[Problem] Keep every word the same. Repeat the records without their images.

[Supplied records]

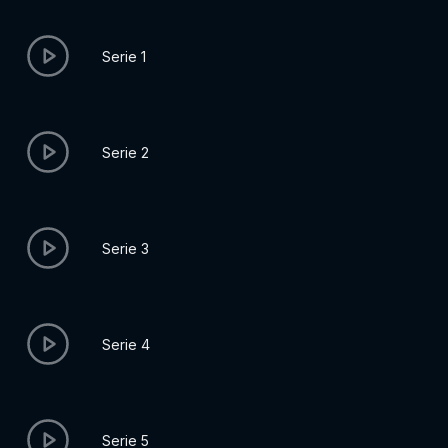
Serie 1
Serie 2
Serie 3
Serie 4
Serie 5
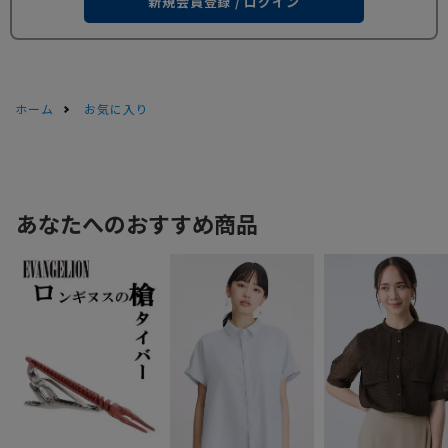
新規会員登録 / ログイン
ホーム
お気に入り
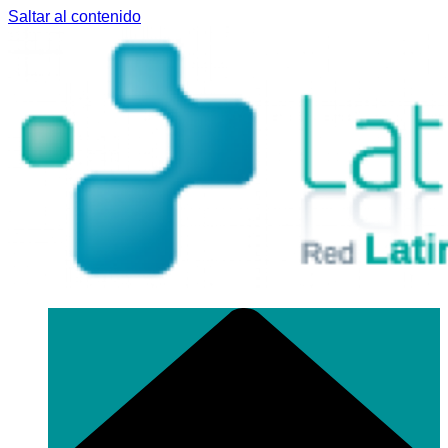
Saltar al contenido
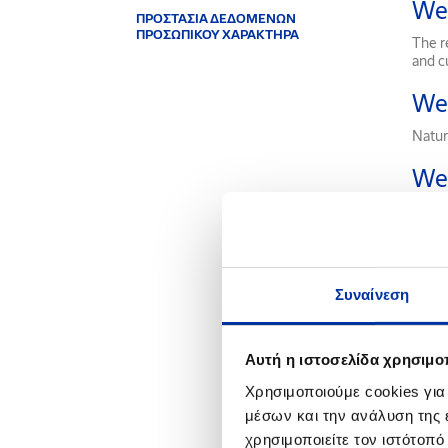
Wel
ΠΡΟΣΤΑΣΙΑ ΔΕΔΟΜΕΝΩΝ
ΠΡΟΣΩΠΙΚΟΥ ΧΑΡΑΚΤΗΡΑ
The r
and cu
We
Natur
We
Fuels 
Wh
A tool
Συναίνεση
angle 
Whi
Αυτή η ιστοσελίδα χρησιμοπ
Unbra
Χρησιμοποιούμε cookies για
μέσων και την ανάλυση της
Whi
χρησιμοποιείτε τον ιστότοπ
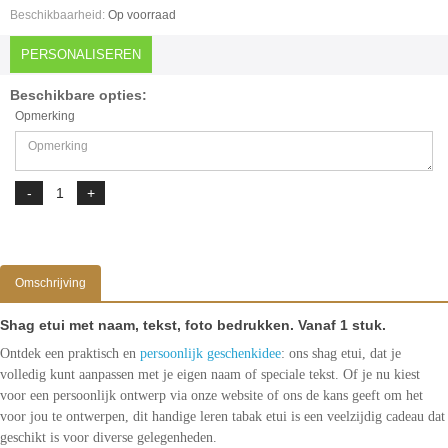
Beschikbaarheid:
Op voorraad
PERSONALISEREN
Beschikbare opties:
Opmerking
Omschrijving
Shag etui met naam, tekst, foto bedrukken. Vanaf 1 stuk.
Ontdek een praktisch en
persoonlijk geschenkidee
: ons shag etui, dat je
volledig kunt aanpassen met je eigen naam of speciale tekst. Of je nu kiest
voor een persoonlijk ontwerp via onze website of ons de kans geeft om het
voor jou te ontwerpen, dit handige leren tabak etui is een veelzijdig cadeau dat
geschikt is voor diverse gelegenheden.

[Response]
Serie 1
Serie 2
Serie 3
Serie 4
Serie 5
新規会員登録 / ログイン
ホーム
お気に入り
Saltar al contenido
Wel
ΠΡΟΣΤΑΣΙΑ ΔΕΔΟΜΕΝΩΝ
ΠΡΟΣΩΠΙΚΟΥ ΧΑΡΑΚΤΗΡΑ
The r
and cu
We
Natur
We
Fuels 
Wh
A tool
Συναίνεση
angle 
Whi
Αυτή η ιστοσελίδα χρησιμοπ
Unbra
Χρησιμοποιούμε cookies για
μέσων και την ανάλυση της
Whi
χρησιμοποιείτε τον ιστότοπ
Beschikbaarheid:
Op voorraad
PERSONALISEREN
Beschikbare opties:
Opmerking
Omschrijving
Shag etui met naam, tekst, foto bedrukken. Vanaf 1 stuk.
Ontdek een praktisch en
persoonlijk geschenkidee
: ons shag etui, dat je
volledig kunt aanpassen met je eigen naam of speciale tekst. Of je nu kiest
voor een persoonlijk ontwerp via onze website of ons de kans geeft om het
voor jou te ontwerpen, dit handige leren tabak etui is een veelzijdig cadeau dat
geschikt is voor diverse gelegenheden.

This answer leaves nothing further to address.